Did you know that from 9 months to 9 years of age, your child needs a minimum of 11 (yes ELEVEN) hours of sleep?
So, it’s time for you to wake up to the facts: 90% of those problems you have with your kids that have fancy psychiatric names are actually a manifestation of a lack of enough replenishing rest. Pure and simple.
I know you can relate… you are probably thinking about your own sleep deprivation issues, aren’t you!
Here are some ways to tell if your young child (or spouse… or yourself) is sleep deprived.
- Does your child fall asleep in the car almost every time you drive with them? For you parents the question would be more along the lines of do you feel really exhausted in the afternoons or just sort of shut down physically when you have a minute between activities? I’m really hoping you don’t fall asleep in the car – as it’s likely you are the one driving…
- Do you have to wake your child up almost every morning?
- Is your child moody, over-emotional and act irrationally at unpredictable things?
- On some nights does your child just pass out, and much earlier than the usual bedtime?
On the other hand, your child has enough sleep when these behaviors are present:
- He can fall asleep within 15 – 30 minutes of being put down or going to bed.
- He can wake up easily at the time that he needs to without nagging.
- He is awake and alert all day. He doesn’t go into a meltdown in the afternoon.
Okay moms and dads, look at your own life and see if you are getting enough sleep too! If not, you are being a bad example, will be short tempered, over-emotional with your kids and spouse, co-workers and friends. I know I am being harsh but parents are the the most important component to a happy child and thus sufficient rest for you comes first!
Easy for me to say, I am already a grandmother… but there was a time when I too had young children and I found that the only thing that saved my sanity was to get into a regular routine, find that ideal time of night when my child was slowing down and before she got that dreaded second wind that lasted until midnight, and make games out of getting ready for bed.
One thing that really helps is to let your child pick their pajamas, pick their bedtime story, pick the favorite toy to sleep with, pick the song they want you to sing etc., so that they feel like they have some control.

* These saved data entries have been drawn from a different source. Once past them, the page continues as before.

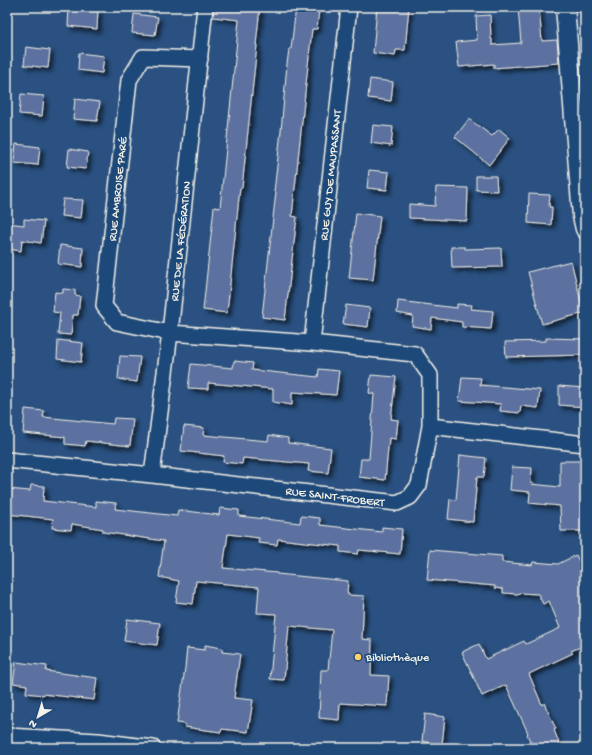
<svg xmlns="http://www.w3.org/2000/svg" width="592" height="755" font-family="'Gochi Hand',sans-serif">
<defs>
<filter id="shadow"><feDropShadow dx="3.5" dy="3.5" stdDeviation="2" flood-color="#0009"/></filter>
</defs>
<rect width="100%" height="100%" fill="#2a5181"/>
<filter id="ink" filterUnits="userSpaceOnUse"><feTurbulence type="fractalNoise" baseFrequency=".025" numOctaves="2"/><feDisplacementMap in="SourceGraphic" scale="8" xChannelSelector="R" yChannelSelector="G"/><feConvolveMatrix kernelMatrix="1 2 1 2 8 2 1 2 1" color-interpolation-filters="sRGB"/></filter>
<g filter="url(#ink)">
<path fill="#5c719f" stroke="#f4f1e8" filter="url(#shadow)" d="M69,7l29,3 -1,19 -29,-3z
M214,7h46l-4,38h1l-15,143h-2l-13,125 -24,-3 11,-103 6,1 19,-188 -26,-3z
M296,7l23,3 -2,19h-5l-7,64 -13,123 5,1 -12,103 -23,-3 12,-108 2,-17h-2l7,-61 6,-67 2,-15h2z
M377,7h32l-4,43h-9l-1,6 -22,-3z
M518,7h21l3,34 15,-1 2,23 -65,5v-4l-35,3 -3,-25 21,-2 -1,-24 14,-1 1,24h1v6l29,-2z
M134,14l24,3 -3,18 -23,-2z
M26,47l24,3 -2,18 -24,-3z
M79,53l25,3 -2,17 -24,-3z
M370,79l23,3 -2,19 -23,-3z
M21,94l23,2 -2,20 -23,-2z
M75,99l25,3 -3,19 -24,-2z
M469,119l23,17 7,-7 11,9 -21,27 -34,-28z
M373,125l20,2 -2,19 -20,-3z
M16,144l24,3 -2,18 -24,-2z
M69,149l19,3 -2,17 -19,-2z
M369,170l20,2 -2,18 -20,-2z
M476,176h20l1,15 -21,-1z
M436,187l32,1 -1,33 -58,-3v-14l26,2z
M529,194l21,1 -1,12h3l-1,18 -23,-2z
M63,199l20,1 -2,18 -20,-2z
M356,213l24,3 -7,64 -24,-2z
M24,219l20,2 -3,22 -19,-3 -1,11 -14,-2v-26l17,2z
M60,245l23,3 -1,19 -24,-3z
M451,247h14v2l36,-1 1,19 -50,1z
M571,261l13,52 -42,11 -14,-52z
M63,289l12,1v5l5,1 -2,19h-5l-2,20 -13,-1 2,-21 -7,-1 2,-20 8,1z
M398,301l59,7v-4l15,1 -1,4 22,2 -2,18 -29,-2v-5l-30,-4 -1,11 -19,-3 1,-10 -16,-3z
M346,305l24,3 -2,19 -25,-3z
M546,338l39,1v16l-79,2 -1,-15 41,-1z
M58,340l25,3 -2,19 -24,-3z
M120,356l20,1 -3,25 -19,-3z
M234,361l19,2 -1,7 66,7 1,-8 20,2 -3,24 -44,-3v13l-19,-3v-13l-65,-6v6l-20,-1 3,-24 42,4z
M371,375l25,2 -5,42 7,1 -2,19 -7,-1 -4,42 -26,-3 2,-18h8l5,-65 -5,-1z
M462,377l19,1 -1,7 60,5 -2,18 -17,-2 -1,7 -20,-2 1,-7 -42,-3z
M559,386l26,2v19l-26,-2z
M25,409l19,2 -1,6 70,7 1,-6 19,1 -3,27 -44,-5 -1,5 -20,-2v-7l-42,-4z
M184,426l20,2 -1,7 65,6 1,-6 19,3v5l43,5 -3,25 -20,-2 1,-7 -66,-6 -1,6 -19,-2 1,-6 -43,-5z
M460,455l26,3 -2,19h-7l-4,45 -25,-3 2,-20 6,1z
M560,461h25v70h-24l-1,-25 -31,-3 1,-11 -20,-2 2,-23 20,1 -1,16 29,3z
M31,485l13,1 -1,15 53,6v-6l20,2 -1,6 62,7 1,-6 41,5 1,-7 19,2v6l61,7 1,-7 19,2v7l62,7v-5l20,2 -2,25 -41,-4 -1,4 -18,-2v-6l-62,-7 -1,6 -19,-2 1,-5 -31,-4 -5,34 54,5v1l71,7 -1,12h1v2l16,1 -2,43 10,1 -1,35 18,1 -2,30 -47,-3 -1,17 -20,-2 2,-48h7l4,-40 -43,-4 -5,54 -14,-1 6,-65 -19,-1 2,-26 -63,-6 -3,23 -17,-2 3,-21 -20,-4 5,-36 -61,-9v-3l-31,-5 -1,6 -19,-2 1,-9 -46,-5v-25l23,2z
M430,550l72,6v6l30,3 1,-3 25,2 18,-9 9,19v71l-14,6 2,2 -44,21 13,31 2,-2 12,26 -2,1 7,18h-28l-6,-14 1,-1 -22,-48 -24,11 -20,-44 17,-8 7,15 38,-18 2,3 34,-16 -11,-27 -6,3 -5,-10 -19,-1 -1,1 -15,-1v-4l-8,-1v-2l-68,-6z
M127,619l33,4 -3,22 -33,-4z
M205,645l17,3v4l18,2 -6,44 19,2 -5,32 -26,-3 -1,3 -23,-3 -13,-2v-3l-8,-1 8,-55 2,-20 18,2z
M16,662l31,4 -1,5 51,7 -3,22 -51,-6v1l-17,-2 1,-8 -14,-2z
M425,714l20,3 -3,28 -20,-4z"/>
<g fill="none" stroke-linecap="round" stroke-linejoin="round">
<g stroke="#f4f1e8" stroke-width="18">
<path id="minor" d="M312,343l37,-336
M430,426l155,18
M7,460l145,15 245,28 13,-6 9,-12 11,-59v-51l-15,-21 -103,-11 -142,-10 -53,-11 -13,-16 25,-226 14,-23 57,2
M152,475l18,-142 35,-326
M7,736l91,5 55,7"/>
</g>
<g stroke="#f4f1e8" stroke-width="21">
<path id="tertiary" d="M565,7l17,209 3,13"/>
</g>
<use href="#minor" stroke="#1f4a7a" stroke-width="15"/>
<use href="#tertiary" stroke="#1f4a7a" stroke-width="18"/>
</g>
</g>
<circle fill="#ffd166" stroke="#1f4a7a" stroke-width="1.5" cx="358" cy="657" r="4"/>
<g text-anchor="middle" stroke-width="3.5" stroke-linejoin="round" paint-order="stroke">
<g font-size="12" fill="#f4f1e8" stroke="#1f4a7a">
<text transform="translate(330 175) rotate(-84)" y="4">RUE GUY DE MAUPASSANT</text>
<text transform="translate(117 189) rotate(-84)" y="4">RUE AMBROISE PARÉ</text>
<text transform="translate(180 241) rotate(-84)" y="4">RUE DE LA FÉDÉRATION</text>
<text transform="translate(335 496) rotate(7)" y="4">RUE SAINT-FROBERT</text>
</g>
<g font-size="12" fill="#f4f1e8" stroke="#1f4a7a" text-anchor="start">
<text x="366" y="661">Bibliothèque</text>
</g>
</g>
<rect width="592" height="755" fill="none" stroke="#1f4a7a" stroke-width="24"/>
<rect x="12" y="12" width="568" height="731" fill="none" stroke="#f4f1e8" stroke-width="1.5" filter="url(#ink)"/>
<g transform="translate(38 717) rotate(218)" stroke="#1f4a7a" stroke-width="3" paint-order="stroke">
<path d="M0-3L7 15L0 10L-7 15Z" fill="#f4f1e8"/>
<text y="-6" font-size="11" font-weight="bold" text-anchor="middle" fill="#f4f1e8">N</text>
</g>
</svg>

Incidentally, they are also included in the process and so are tacitly approving of going to bed themselves.
Be sure to do one thing at a time and complement each stage accomplished with comments like “you are so smart to be letting your body get the rest it needs.” Or maybe something along the lines of: “Mommy is going to go to bed too so she can be super happy tomorrow morning, just like you!” “Why don’t you help me and pick my jammies first… then we can pick yours!” You get the idea.

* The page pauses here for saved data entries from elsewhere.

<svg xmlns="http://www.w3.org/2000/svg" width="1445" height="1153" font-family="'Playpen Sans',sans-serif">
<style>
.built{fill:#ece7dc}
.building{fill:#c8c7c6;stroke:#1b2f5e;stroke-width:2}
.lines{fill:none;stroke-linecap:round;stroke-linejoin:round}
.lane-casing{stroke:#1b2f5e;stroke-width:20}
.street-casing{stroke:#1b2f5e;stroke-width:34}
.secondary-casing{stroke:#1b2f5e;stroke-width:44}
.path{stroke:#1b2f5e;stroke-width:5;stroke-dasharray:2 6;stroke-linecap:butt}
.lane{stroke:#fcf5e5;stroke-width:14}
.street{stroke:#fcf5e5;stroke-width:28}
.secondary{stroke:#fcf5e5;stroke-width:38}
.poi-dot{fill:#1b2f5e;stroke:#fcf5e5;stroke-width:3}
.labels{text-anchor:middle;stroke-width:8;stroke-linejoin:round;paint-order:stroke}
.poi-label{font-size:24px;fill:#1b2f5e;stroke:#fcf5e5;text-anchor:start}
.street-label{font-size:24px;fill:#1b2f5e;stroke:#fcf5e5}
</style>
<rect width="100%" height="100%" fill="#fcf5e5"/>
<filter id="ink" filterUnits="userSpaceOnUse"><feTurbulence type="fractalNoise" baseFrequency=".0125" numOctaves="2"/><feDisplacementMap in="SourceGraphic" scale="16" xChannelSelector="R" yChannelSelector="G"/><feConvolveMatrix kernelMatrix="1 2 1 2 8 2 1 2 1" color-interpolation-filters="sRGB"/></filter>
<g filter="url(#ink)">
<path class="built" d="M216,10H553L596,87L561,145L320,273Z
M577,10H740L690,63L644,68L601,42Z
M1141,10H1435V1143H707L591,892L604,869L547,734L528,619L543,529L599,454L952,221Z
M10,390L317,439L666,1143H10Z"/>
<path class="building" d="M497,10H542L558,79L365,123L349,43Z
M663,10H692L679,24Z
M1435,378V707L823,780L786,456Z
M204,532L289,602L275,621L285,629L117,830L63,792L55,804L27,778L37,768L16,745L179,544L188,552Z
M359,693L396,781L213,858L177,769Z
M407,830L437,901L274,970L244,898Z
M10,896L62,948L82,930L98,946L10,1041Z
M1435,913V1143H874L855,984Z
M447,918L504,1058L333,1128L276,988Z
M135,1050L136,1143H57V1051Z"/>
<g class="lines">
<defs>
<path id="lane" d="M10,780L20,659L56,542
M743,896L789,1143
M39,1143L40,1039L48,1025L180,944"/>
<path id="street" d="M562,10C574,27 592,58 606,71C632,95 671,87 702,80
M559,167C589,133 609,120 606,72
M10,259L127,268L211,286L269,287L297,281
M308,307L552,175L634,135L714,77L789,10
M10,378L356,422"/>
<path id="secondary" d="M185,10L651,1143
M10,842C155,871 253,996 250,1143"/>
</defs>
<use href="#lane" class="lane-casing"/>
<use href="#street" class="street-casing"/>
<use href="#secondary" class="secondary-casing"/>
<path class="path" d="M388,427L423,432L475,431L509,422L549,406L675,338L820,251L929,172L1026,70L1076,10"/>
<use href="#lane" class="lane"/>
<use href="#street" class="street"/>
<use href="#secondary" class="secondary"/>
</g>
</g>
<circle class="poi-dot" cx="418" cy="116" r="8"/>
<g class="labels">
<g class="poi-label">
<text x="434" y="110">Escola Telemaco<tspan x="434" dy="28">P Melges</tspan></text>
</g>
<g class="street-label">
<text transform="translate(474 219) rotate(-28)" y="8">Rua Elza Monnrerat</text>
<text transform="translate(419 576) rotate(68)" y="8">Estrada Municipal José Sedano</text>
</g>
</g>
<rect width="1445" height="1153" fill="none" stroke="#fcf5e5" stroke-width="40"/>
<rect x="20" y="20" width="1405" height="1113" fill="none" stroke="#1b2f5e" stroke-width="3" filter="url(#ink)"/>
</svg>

Finally, please start the bedtime routine very early – some families start a full hour ahead at first because of ingrained bad habits plus years of full on sleep deprivation that renders a child completely incapable of cooperation. You know what I am talking about.
If you and your family pick out a week to get in “project plenty of rest” and stick to it, you will be so glad you did. Everyone benefits, and though 11 hours of sleep doesn’t cure everything, it sure handles a lot.